California Should Strengthen Commitment to Ropeless Fishing Systems

An updated draft Conservation Plan issued by the state represents a positive step towards reducing entanglements of whales and sea turtles, but the state should do more to advance ropeless (or "pop-up") fishing systems.

Humpback whales are one of the species at risk from entanglement off California's coast

Credit: Adobe Stock

Entanglements of whales and sea turtles off the U.S. West Coast have increased in recent years and are threatening endangered and protected whales and sea turtles, including blue whales, humpback whales, and leatherback sea turtles. Vertical buoy lines associated with crab and lobster traps are among the main causes of entanglement of these species. Most of the entanglements documented off California where gear has been identified to a specific fishery have been attributed to the Commercial Dungeness crab fishery.

Ropeless fishing systems—called "pop-up" fishing systems on the West Coast—are a solution to this problem with a simple premise and huge implications for conserving marine life.

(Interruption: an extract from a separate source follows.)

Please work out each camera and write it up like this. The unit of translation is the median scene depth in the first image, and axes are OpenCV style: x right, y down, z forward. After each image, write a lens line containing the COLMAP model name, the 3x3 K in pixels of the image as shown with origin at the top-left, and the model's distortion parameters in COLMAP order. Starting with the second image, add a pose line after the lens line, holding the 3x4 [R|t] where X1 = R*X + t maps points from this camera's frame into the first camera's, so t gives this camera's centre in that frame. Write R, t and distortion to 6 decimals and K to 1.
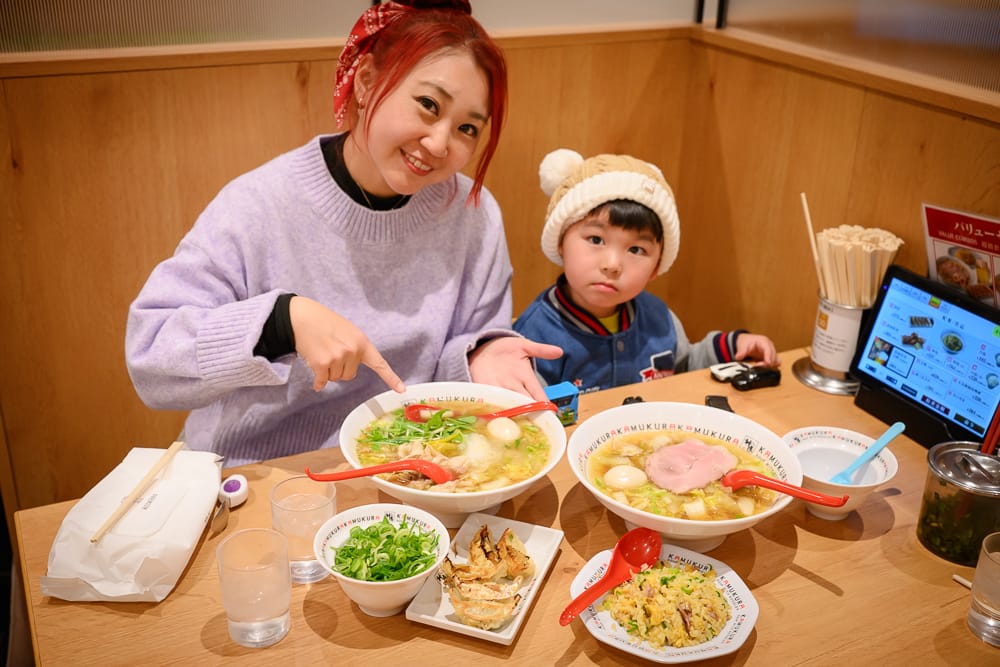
lens RADIAL K [[1069.9, 0, 500.7], [0, 1069.9, 333.4], [0, 0, 1]] dist [-0.002137, 0.000000]
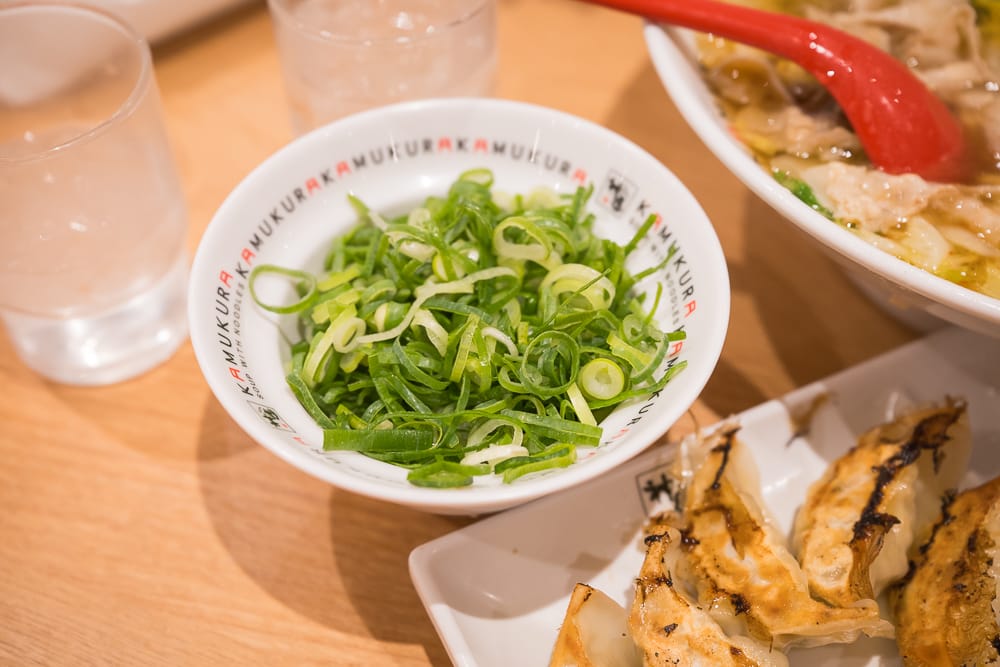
lens RADIAL K [[1249.3, 0, 500.2], [0, 1249.3, 333.3], [0, 0, 1]] dist [-0.005325, 0.000000]
pose [[0.697753, 0.524316, -0.488091, 0.045118], [-0.269854, 0.823566, 0.498917, 0.054087], [0.663565, -0.216407, 0.716135, 0.760795]]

By storing the vertical buoy line at the ocean floor alongside the crab trap, or replacing it entirely with a blow-up floatation device, the risk of entanglement is virtually eliminated while fishers can maintain their livelihood.

The updated draft Conservation Plan issued by the California Department of Fish and Wildlife (CDFW) supports the state’s application for a federal permit to authorize the California Dungeness crab fishery to operate legally. The plan describes fishery management and other conservation measures that will be required by the state to reduce the risk of entanglements in the fishery to sustainable and legally acceptable levels. The plan is therefore a critically important tool to ensure the continued viability of endangered species and the commercial fishing community.

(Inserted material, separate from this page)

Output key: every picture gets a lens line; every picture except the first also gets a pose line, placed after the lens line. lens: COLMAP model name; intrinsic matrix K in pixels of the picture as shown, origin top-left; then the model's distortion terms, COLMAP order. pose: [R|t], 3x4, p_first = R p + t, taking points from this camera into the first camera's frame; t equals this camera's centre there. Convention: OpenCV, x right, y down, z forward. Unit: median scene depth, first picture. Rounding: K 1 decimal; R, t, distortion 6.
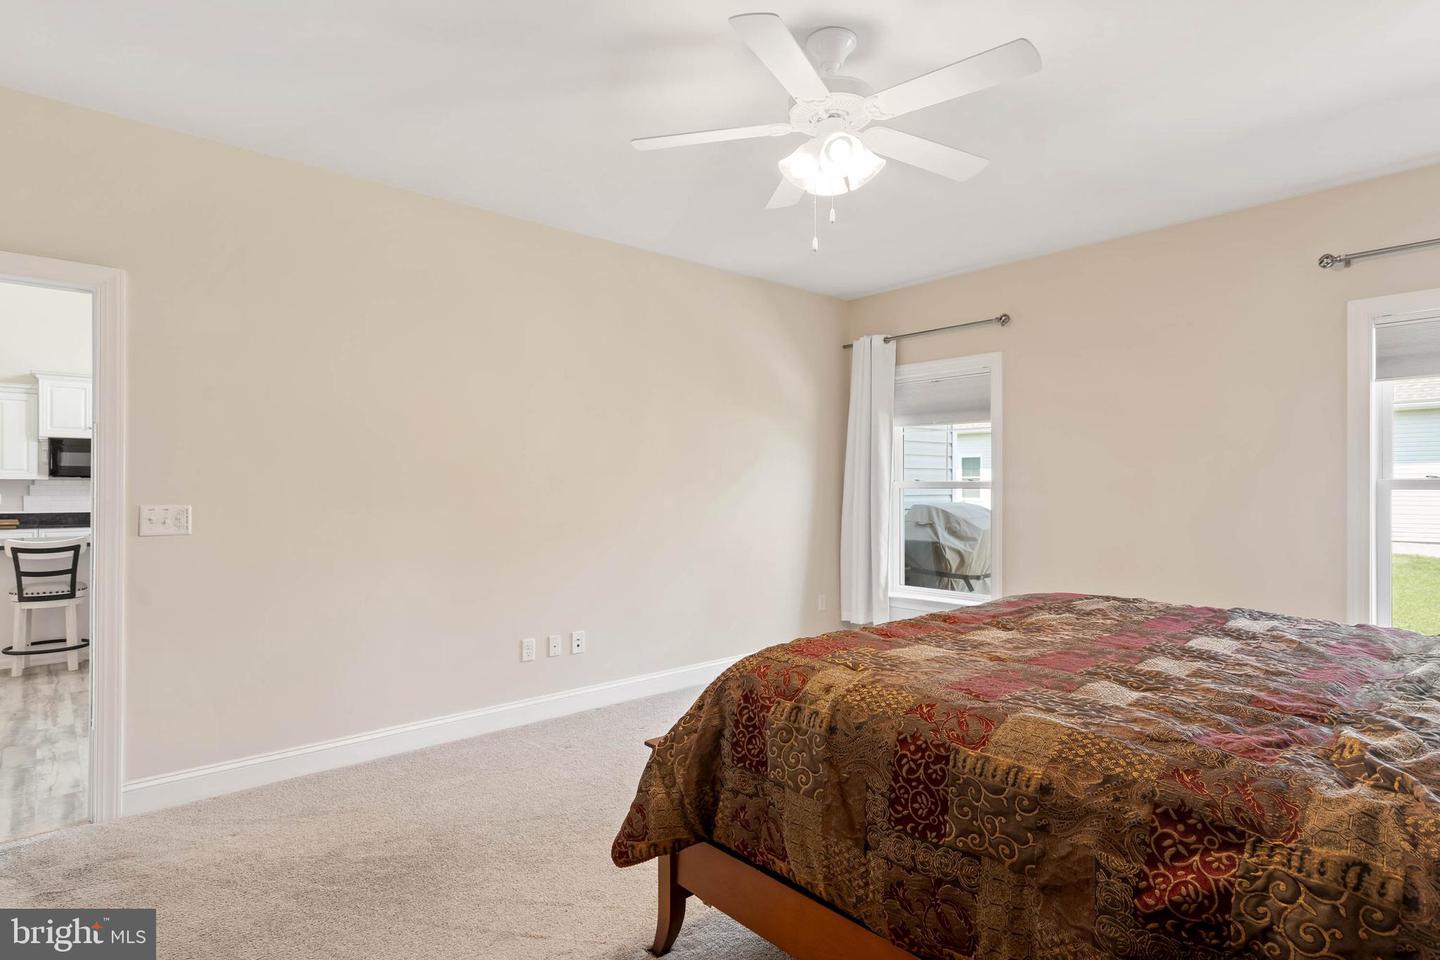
lens RADIAL K [[771.0, 0, 716.1], [0, 771.0, 480.6], [0, 0, 1]] dist [0.007909, 0.000116]
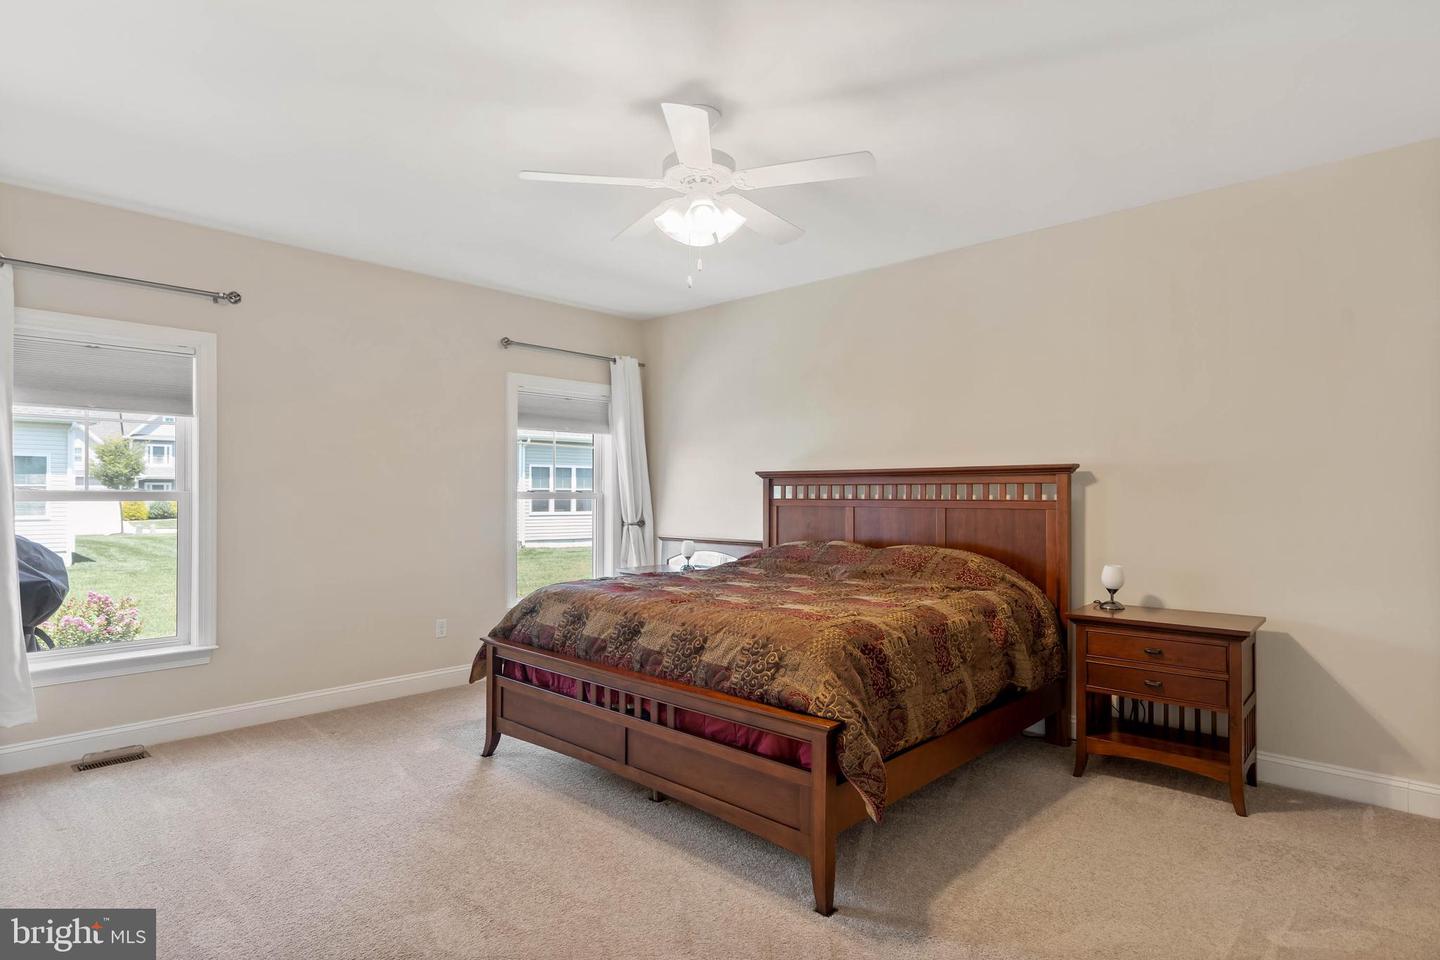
lens RADIAL K [[771.0, 0, 720.3], [0, 771.0, 492.4], [0, 0, 1]] dist [0.007909, 0.000116]
pose [[-0.094163, 0.008832, 0.995518, -0.947056], [-0.004039, 0.999949, -0.009254, 0.014224], [-0.995549, -0.004892, -0.094123, 1.017416]]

An illustration entitled "A solution: Ropeless fishing"

Ropeless (or “pop-up”) fishing has the potential to virtually eliminate entanglement risk while keeping fishermen on the water.


Jessica Russo/NRDC

While we view the updated draft Conservation Plan positively, there are several areas that need to be addressed to ensure that the final version of the plan is strong and durable. Importantly, pop-up fishing systems should be emphasized in CDFW’s vision for reducing entanglements and promoting whale-safe fisheries off California’s coast. The plan should also clarify that CDFW will take an active role to make pop-up systems a practical and economically viable alternative to fishing gear that requires vertical buoy lines.

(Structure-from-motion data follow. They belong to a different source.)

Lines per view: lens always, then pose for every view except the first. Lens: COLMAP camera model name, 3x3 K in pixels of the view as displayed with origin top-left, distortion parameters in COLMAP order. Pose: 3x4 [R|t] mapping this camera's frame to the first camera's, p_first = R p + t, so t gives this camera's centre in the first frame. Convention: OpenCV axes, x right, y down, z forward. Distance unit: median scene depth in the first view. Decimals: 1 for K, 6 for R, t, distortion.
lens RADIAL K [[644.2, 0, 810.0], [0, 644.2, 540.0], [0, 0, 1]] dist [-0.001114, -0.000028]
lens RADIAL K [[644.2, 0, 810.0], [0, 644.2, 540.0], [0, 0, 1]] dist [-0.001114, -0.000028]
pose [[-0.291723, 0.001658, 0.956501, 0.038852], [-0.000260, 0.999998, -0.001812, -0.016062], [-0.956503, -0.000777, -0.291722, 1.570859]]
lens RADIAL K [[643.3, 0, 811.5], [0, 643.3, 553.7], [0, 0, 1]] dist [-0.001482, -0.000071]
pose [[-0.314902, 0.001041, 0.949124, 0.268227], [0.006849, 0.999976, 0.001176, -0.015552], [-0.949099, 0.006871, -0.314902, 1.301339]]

NRDC worked with our allies on West Coast entanglement to submit recommendations to CDFW in response to a public comment opportunity on the updated draft Conservation Plan. Specially, we recommended the plan should:

  • Include a new section that outlines how CDFW intends to follow through with its commitment to making pop-up systems operational.
  • Be updated to reflect information on successful trials from testing pop-up gear in California and other regions and include more accurate information on the current cost of pop-up units.
  • Describe how concerns and challenges with pop-up system can be addressed (for example, enforcement concerns can be addressed through electronic monitoring).
  • Obligate CDFW to invest a greater proportion of the plan’s budget to expedite the development of pop-up systems, including providing economic support to fishers to test the systems and transition their gear.

You can read the full letter here.

California should invest more resources to advance pop-up systems in collaboration with fishers.

Credit: Kim Sawicki

California has an opportunity to take a significant leadership role in advancing pop-up fishing gear to meaningfully reduce the risk of whale and sea turtle entanglement off California’s coast. These advancements would also help build confidence that pop-up systems are a viable solution in other west coast states, the U.S. east coast, where they are critically needed to save the North Atlantic right whale from extinction, and internationally.

We therefore urge CDFW to take on our recommendations to help achieve the dual goals of maintaining both healthy fisheries and a thriving ecosystem off California’s coast.